Learning Objectives
By the end of this topic, you should be able to:
- Define and provide examples for: agent, sensor, actuator, procedural knowledge, declarative knowledge, strong AI, weak AI.
- Identify examples of procedural and declarative knowledge.
- Distinguish between reflex behavior, goal-directed behavior, and learning behavior in an AI agent, and give an example of each.
- Explain what the Turing Test was designed to measure, why producing human-like output is not sufficient evidence of intelligence, and how this limitation applies to modern AI systems.
Learning Activities
To help you meet the learning objectives, we have prepared three readings. They build on each other, so please complete them in order.
Readings
- Reading 1 - What AI Actually Is — the definition of the field, what an agent is, and why AI is already everywhere you look — most of it invisible
- Reading 2 - How AI Agents "Think" — reflex, goal-directed, and learning behavior; procedural vs. declarative knowledge; and the difference between AI built to perform and AI built to understand
- Reading 3 - The Turing Test and What It Reveals — the test, the ELIZA story, why the benchmark faded, and what it tells us about intelligence, appearance, and the systems we are building today
These readings intentionally build on each other, so please complete them in order.
Checking for Understanding
Review the Learning Objectives at the top of this page. The questions below will help you check your understanding before moving on to Topic 6B.
Agents and Behavior
- A modern car has sensors that detect whether the driver is drifting out of a lane and automatically corrects the steering. Is this reflex behavior, goal-directed behavior, or learning behavior? Explain your reasoning.
- A chess-playing program evaluates millions of possible move sequences and selects the one most likely to lead to a win. What kind of behavior is this? What distinguishes it from reflex behavior?
- A spam filter starts with a list of known bad words but over time adjusts its rules based on which emails users mark as spam. Describe this system in terms of agents, sensors, and actuators. At what point does it exhibit learning behavior?
- Explain the difference between procedural knowledge and declarative knowledge. Give one example of each from your own experience as a teacher — knowledge you have that fits each category.
Strong AI, Weak AI, and the Turing Test
- In your own words, what is the difference between strong AI and weak AI? Which category does a spam filter belong to? Which category does a chess-playing program belong to?
- Describe the Turing Test. What was it designed to measure, and why did Turing believe it was a useful measure of intelligence?
- What did the ELIZA program actually do when a user typed a sentence to it? Why did so many people believe it understood them? What does that tell us about the Turing Test as a benchmark?
- A student argues: "ChatGPT must be intelligent because I can have a full conversation with it and it always makes sense." Based on what you learned in the ELIZA reading, how would you respond?
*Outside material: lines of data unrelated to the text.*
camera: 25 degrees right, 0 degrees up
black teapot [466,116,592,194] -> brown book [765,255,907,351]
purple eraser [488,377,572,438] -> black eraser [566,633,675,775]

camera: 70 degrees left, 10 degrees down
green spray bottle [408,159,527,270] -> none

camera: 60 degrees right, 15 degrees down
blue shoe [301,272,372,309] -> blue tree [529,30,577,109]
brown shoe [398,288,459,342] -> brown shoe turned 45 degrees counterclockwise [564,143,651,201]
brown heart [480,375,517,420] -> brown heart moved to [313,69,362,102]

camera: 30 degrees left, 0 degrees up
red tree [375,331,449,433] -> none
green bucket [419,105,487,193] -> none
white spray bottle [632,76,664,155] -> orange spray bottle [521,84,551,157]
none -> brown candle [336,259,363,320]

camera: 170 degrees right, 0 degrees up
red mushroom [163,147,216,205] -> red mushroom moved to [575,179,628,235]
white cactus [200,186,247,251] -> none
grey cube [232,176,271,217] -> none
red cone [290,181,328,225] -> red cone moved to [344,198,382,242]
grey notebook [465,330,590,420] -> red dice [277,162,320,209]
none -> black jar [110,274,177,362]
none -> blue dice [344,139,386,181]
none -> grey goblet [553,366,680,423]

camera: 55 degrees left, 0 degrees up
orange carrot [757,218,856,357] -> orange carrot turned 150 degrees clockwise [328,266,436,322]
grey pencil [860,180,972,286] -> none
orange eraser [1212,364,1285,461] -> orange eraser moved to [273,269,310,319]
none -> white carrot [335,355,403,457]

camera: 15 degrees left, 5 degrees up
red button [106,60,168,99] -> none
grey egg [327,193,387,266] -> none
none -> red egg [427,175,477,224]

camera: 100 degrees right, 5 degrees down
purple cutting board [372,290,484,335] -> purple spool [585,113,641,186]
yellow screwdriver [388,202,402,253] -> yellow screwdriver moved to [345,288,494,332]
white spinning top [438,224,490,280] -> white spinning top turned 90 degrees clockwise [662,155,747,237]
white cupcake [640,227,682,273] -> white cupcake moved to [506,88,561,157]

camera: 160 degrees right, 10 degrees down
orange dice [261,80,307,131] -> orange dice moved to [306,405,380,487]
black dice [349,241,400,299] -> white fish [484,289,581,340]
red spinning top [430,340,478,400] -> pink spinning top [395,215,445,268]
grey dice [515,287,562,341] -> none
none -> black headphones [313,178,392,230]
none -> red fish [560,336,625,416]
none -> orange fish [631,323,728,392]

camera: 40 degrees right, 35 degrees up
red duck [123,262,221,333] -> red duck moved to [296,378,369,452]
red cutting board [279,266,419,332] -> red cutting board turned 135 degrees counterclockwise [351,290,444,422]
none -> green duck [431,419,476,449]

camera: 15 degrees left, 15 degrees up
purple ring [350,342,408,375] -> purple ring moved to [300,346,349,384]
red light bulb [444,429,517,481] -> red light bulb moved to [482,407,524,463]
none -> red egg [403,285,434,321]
It is completely fine to revisit the readings as you work through these questions.
Extend Your Learning
These optional topics go beyond the core learning goals for this topic but are rich avenues for deeper understanding.
-
Alan Turing's original 1950 paper
- “Computing Machinery and Intelligence” is surprisingly readable and raises philosophical questions that remain unresolved today. Turing himself anticipated most of the objections that people still raise against AI.
-
Joseph Weizenbaum's response to ELIZA
- Weizenbaum was so disturbed by how people responded to his program that he wrote a book — Computer Power and Human Reason (1976) — arguing for limits on AI development. His concerns feel remarkably current.
-
The Chinese Room argument
- Philosopher John Searle's famous thought experiment argues that a system can manipulate symbols perfectly without understanding any of them — a direct challenge to the idea that passing the Turing Test demonstrates intelligence.
-
The history of AI winters
- The field of AI has experienced two major periods of dramatically reduced funding and interest after early promises went unfulfilled. Understanding why helps put the current moment in perspective.